Ainsi allaient sur la planète, les moments, les saisons, les bains de mer mixtes jusqu’à ce qu’un loustic haut placé qui s’ennuyait se mit en tête de mettre des bâtons dans les roues aux humains. Heureusement, un jour, on inventa le bar de la plage. A l’heure du dry-martini, (ou autres boissons euphorisantes selon les océans) s’y retrouvent des poètes, des musiciens, des paresseux, de jolies filles érudites, quelques menteurs (indispensables).

Et puis, John Lennon composa « Imagine », Stevie Wonder et ses complices chantèrent « We are the world »

En cet après-midi finissant, la mer était d’un calme supérieur, une brise aérienne frissonnait dans les feuillages des arbres. Line promenait une mélancolie malicieuse :

-Alex, j’ai croisé le vieil homme avec son costume de lin un peu froissé, son panama à bandeau noir, toujours pieds nus dans le sable, il parlait aux oiseaux… on aurait dit qu’il y avait un trop-plein de secrets qui ne concernaient que lui et eux… Sans doute aussi Georges…mais il était sûrement déjà au courant…
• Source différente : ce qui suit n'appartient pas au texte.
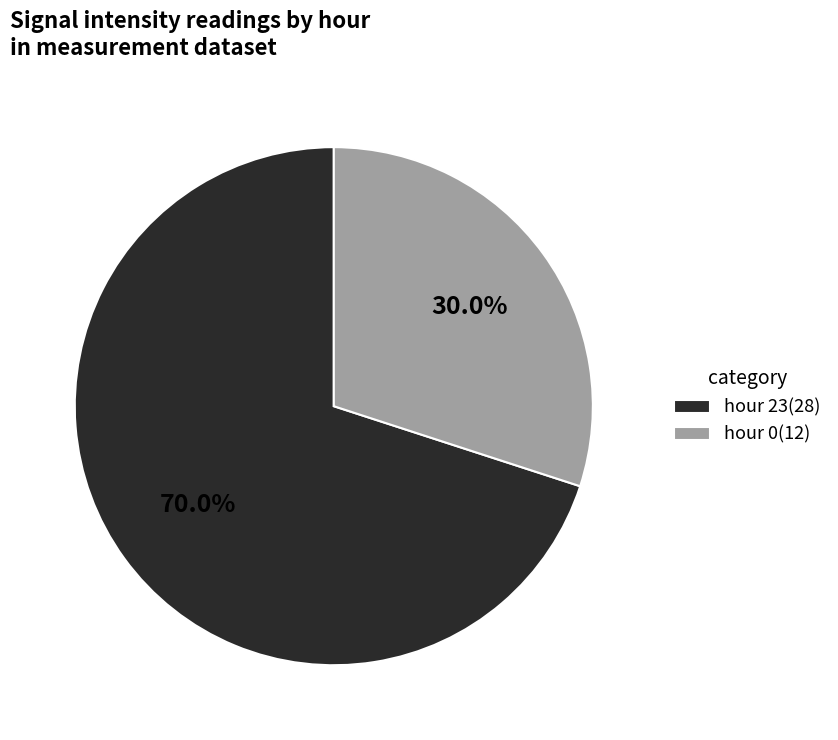

Approximately how many times larger is the value at hour 0(12) compared to hour 23(28)?

0.4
Jean-Do se demandait comment Einstein avait pu parvenir à ses fins en oubliant autant de retenues dans ses additions. Son institutrice devait les corriger en douce (hypothèse de Jules)

Le temps se couvrait. Des nuages lourds comme de la pluie s’amoncelaient. La suite restait incertaine, l’avenir imprévisible, c’était bien là le talon d’Achille du métier, comme le reconnut, selon Caro, la pythie de Delphes elle-même un soir où elle avait un peu forcé sur l’ouzo.
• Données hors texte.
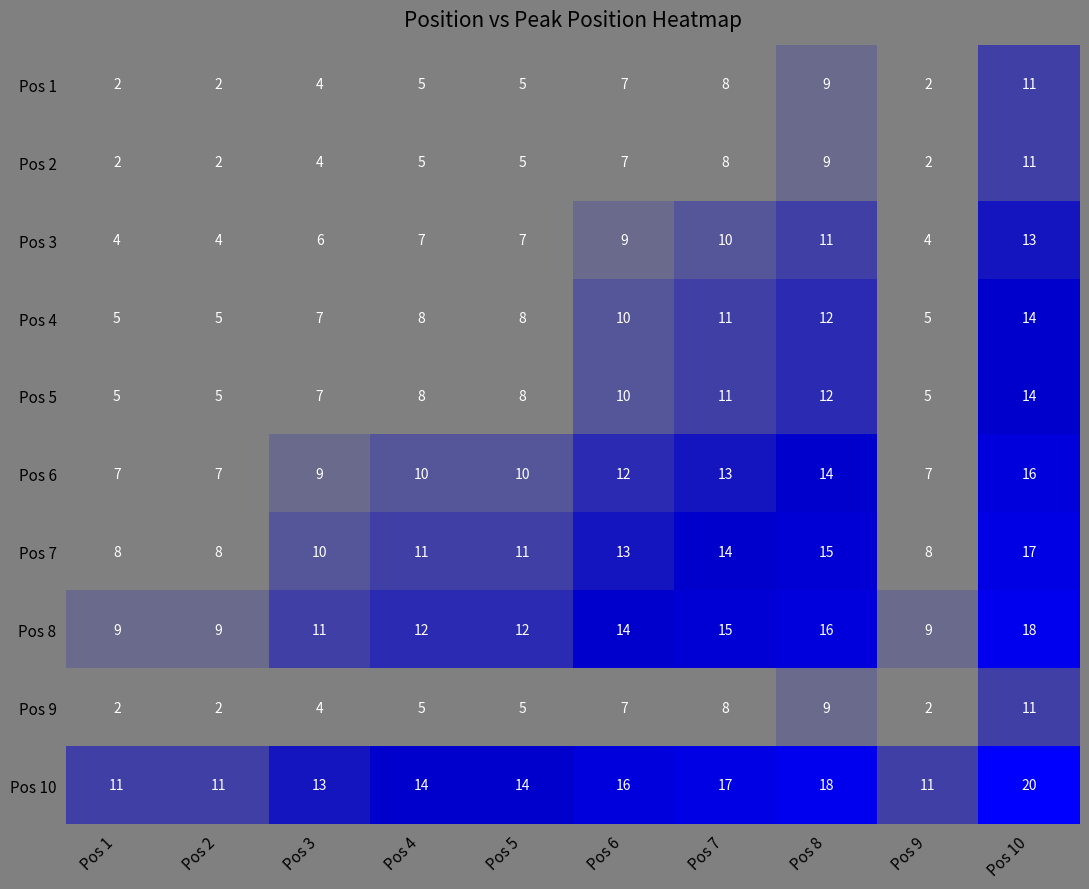

What is the maximum value shown in the chart?

20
Il était tard, les diseuses de bonne aventure avaient fermé boutique, les psychanalystes viennois farceurs comptaient la recette de la journée, les filles enchantaient le bar de la plage…

– Georges…lets the good time roll…

Episode 213

Vagues à l’âme

Là, personne ne traînait sur la plage. C’était trop tôt, trop tard, plus la saison… Les oiseaux de mer jouaient entre eux. Les vagues se couraient après.
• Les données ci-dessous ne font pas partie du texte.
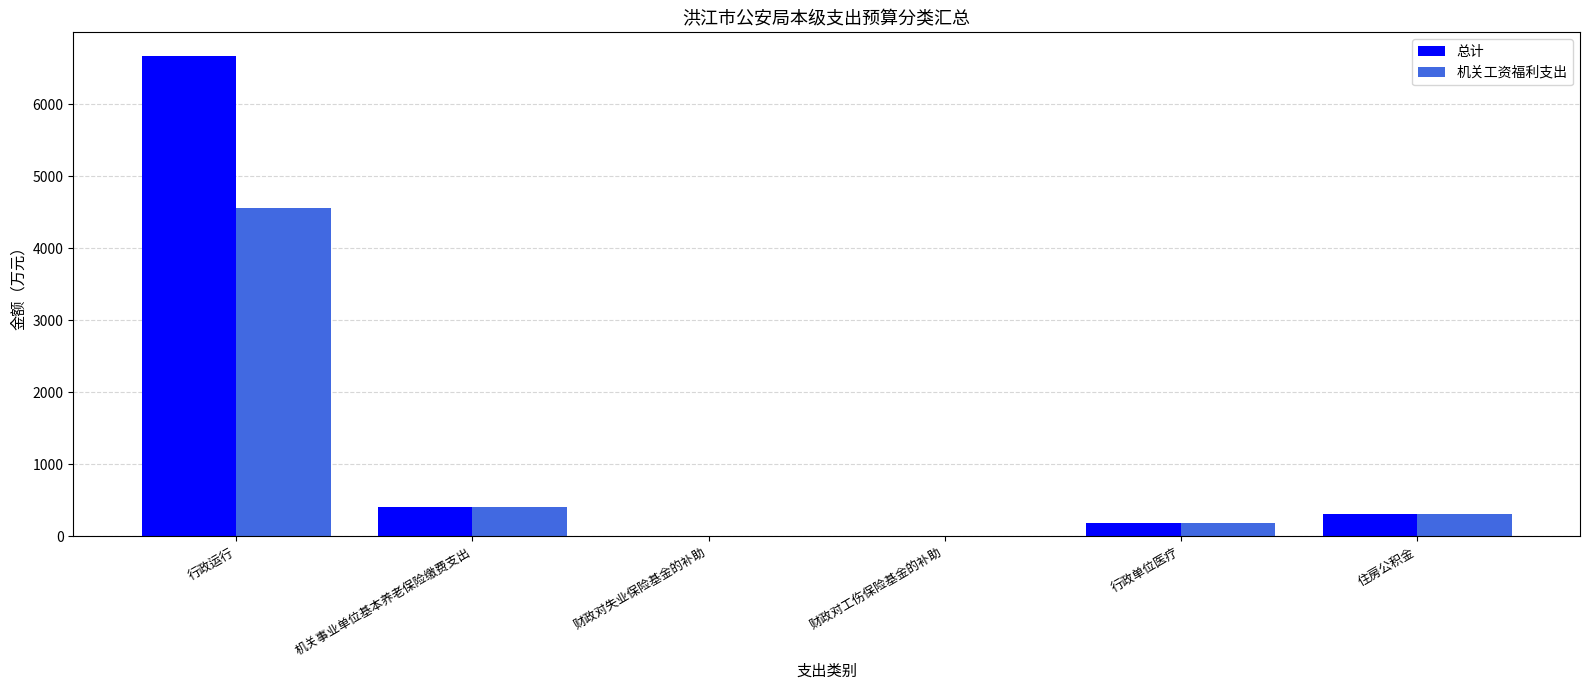

True or false: 总计 has a value of 0.2 at 财政对失业保险基金的补助.

True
Les nuages paressaient. C’était bien comme ça.

Pascal Danel chantait « La plage aux romantiques » Un garçon console une fille qui pleurait…Brigitte Bardot mélancolisait gaiement :

« Sur la plage abandonnée
Coquillages et crustacés
Qui l’eut cru Déplorent la perte de l’été
Qui depuis s’en est allé »

Christophe recherche le doux visage de son Aline disparu sous la pluie.

Un autre jour, une autre plage, au bord d’une mer chaude, une fille en bikini se rafraîchit les jambes dans les éclaboussures des premières vagues au soleil couchant… Viendra-t-elle danser ce soir…je me le demande encore…

N’en dîtes rien aux marchands de voyages, ils vont se mettre à vanter la destination.